The reason I jump to recommending crypto rather than a co-op (I'm actually a libertarian-socialist and am a big fan of co-ops) is that, unless you make it impossible for people to be corrupt through public ledgers and DAO's, they eventually WILL take the opportunity to be corrupt.

If implemented correctly, crypto can be harnessed as a technology that makes corruption IMPOSSIBLE.

IMO, it gets a bad rap because of bad actors and the public's misinterpretation of the power structures of sketchy, centralized implementations of the tech (like Luna and FTX). However, a truly decentralized, open source chain could definitely be the backbone to a truly trust-less, truly decentralized version of this. If you really look into it, the more decentralized a crypto project, the more it can be trusted.
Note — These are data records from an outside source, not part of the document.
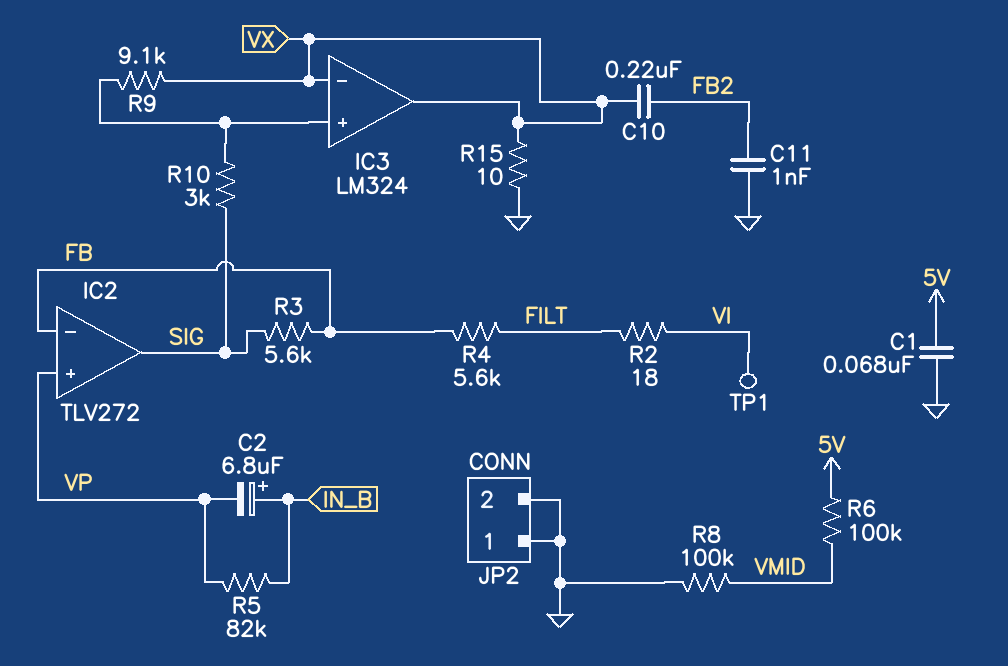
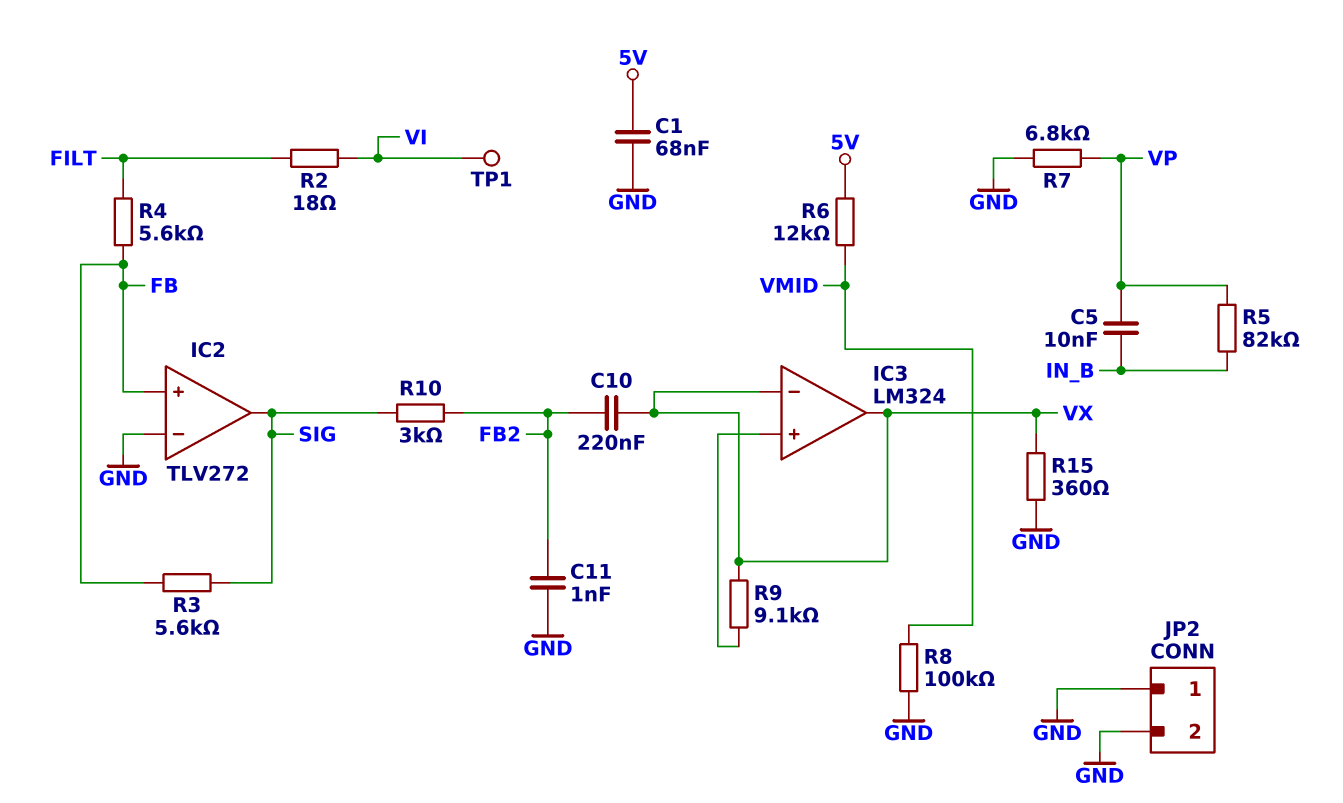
C2: 6.8uF (plus IN_B, minus VP) -> none
C5: none -> 10nF (IN_B, VP)
IC2 pin in+: VP -> FB
IC2 pin in-: FB -> GND
R6: 100k (5V, VMID) -> 12k (5V, VMID)
R7: none -> 6.8k (GND, VP)
R10: 3k (IC3/in+, SIG) -> 3k (FB2, SIG)
R15: 10 (GND, VX) -> 360 (GND, VX)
For me, the best trust metric that seems to hold strong over the years is initial token allocation.

[–] Buffalobuffalo@reddthat.com 0 points 1 year ago (1 children)

This is just a cab, with extra steps. You get a cab, you pay the driver no middle man.

[–] demesisx@infosec.pub -1 points 1 year ago* (last edited 1 year ago)

Not really! What about reputation score, etc?

You could actually say that about any business that accepts credit cards or digital payment at the point of sale. Try it.

Two points:

  • cash-on-hand is a huge security vulnerability
  • reputation is something that REQUIRES a tamper-proof network (virtually impossible without blockchain) and some sort of identity. If you attempt to centralize reputation (which would inescapably involve putting it in the hands of a for-profit corporation or trusted party(s)), you get gamification and a company that extorts people to get them to pay for positive reviews or to remove negative reviews like we see with Yelp!